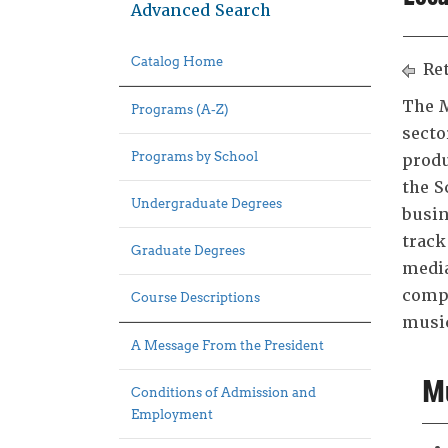
Advanced Search
Catalog Home
Ret
The M
Programs (A-Z)
secto
Programs by School
produ
the S
Undergraduate Degrees
busin
track
Graduate Degrees
media
compl
Course Descriptions
music
A Message From the President
Mu
Conditions of Admission and
Employment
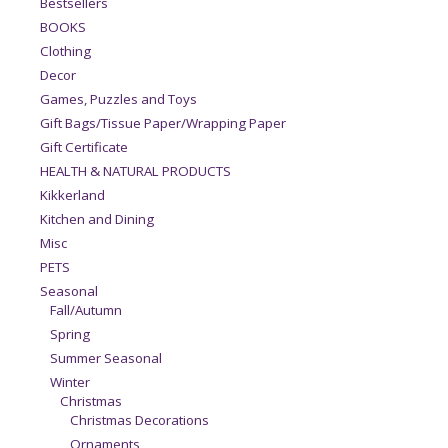
Bestsellers
BOOKS
Clothing
Decor
Games, Puzzles and Toys
Gift Bags/Tissue Paper/Wrapping Paper
Gift Certificate
HEALTH & NATURAL PRODUCTS
Kikkerland
Kitchen and Dining
Misc
PETS
Seasonal
Fall/Autumn
Spring
Summer Seasonal
Winter
Christmas
Christmas Decorations
Ornaments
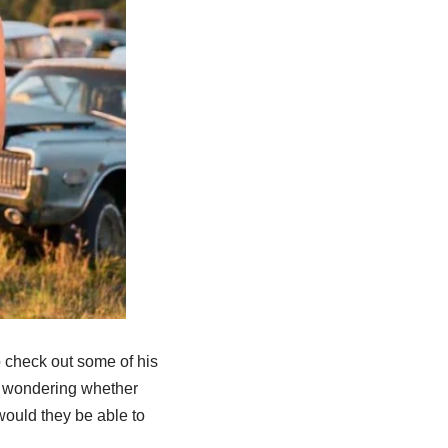
 check out some of his
d wondering whether
 would they be able to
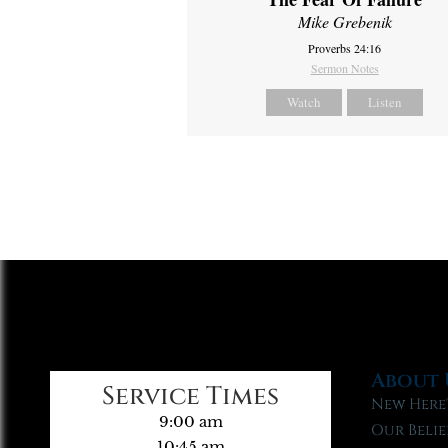
Mike Grebenik
Proverbs 24:16
Sermon Notes
Watch
Listen
About 
Service Times
New Here
9:00 am
Our Belie
10:45 am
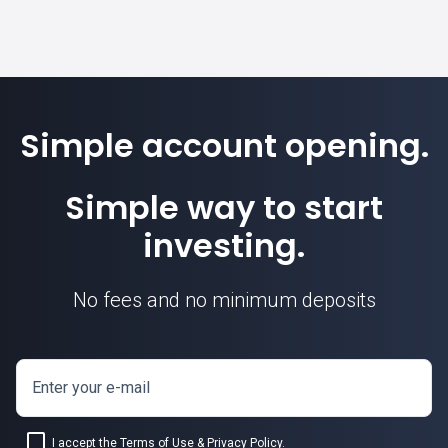
Simple account opening.
Simple way to start
investing.
No fees and no minimum deposits
Enter your e-mail
I accept the
Terms of Use
&
Privacy Policy
.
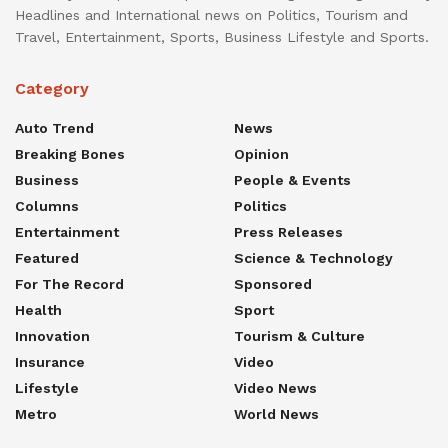
Headlines and International news on Politics, Tourism and
Travel, Entertainment, Sports, Business Lifestyle and Sports.
Category
Auto Trend
News
Breaking Bones
Opinion
Business
People & Events
Columns
Politics
Entertainment
Press Releases
Featured
Science & Technology
For The Record
Sponsored
Health
Sport
Innovation
Tourism & Culture
Insurance
Video
Lifestyle
Video News
Metro
World News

* [Work instruction]:
Reproduce each entry word for word and cut the images.

* [Solution for this task]:
Advanced Search
Catalog Home
Ret
The M
Programs (A-Z)
secto
Programs by School
produ
the S
Undergraduate Degrees
busin
track
Graduate Degrees
media
compl
Course Descriptions
music
A Message From the President
Mu
Conditions of Admission and
Employment
Bestsellers
BOOKS
Clothing
Decor
Games, Puzzles and Toys
Gift Bags/Tissue Paper/Wrapping Paper
Gift Certificate
HEALTH & NATURAL PRODUCTS
Kikkerland
Kitchen and Dining
Misc
PETS
Seasonal
Fall/Autumn
Spring
Summer Seasonal
Winter
Christmas
Christmas Decorations
Ornaments
 check out some of his
d wondering whether
 would they be able to
Mike Grebenik
Proverbs 24:16
Sermon Notes
Watch
Listen
About 
Service Times
New Here
9:00 am
Our Belie
10:45 am
Simple account opening.
Simple way to start
investing.
No fees and no minimum deposits
Enter your e-mail
I accept the
Terms of Use
&
Privacy Policy
.
Headlines and International news on Politics, Tourism and
Travel, Entertainment, Sports, Business Lifestyle and Sports.
Category
Auto Trend
News
Breaking Bones
Opinion
Business
People & Events
Columns
Politics
Entertainment
Press Releases
Featured
Science & Technology
For The Record
Sponsored
Health
Sport
Innovation
Tourism & Culture
Insurance
Video
Lifestyle
Video News
Metro
World News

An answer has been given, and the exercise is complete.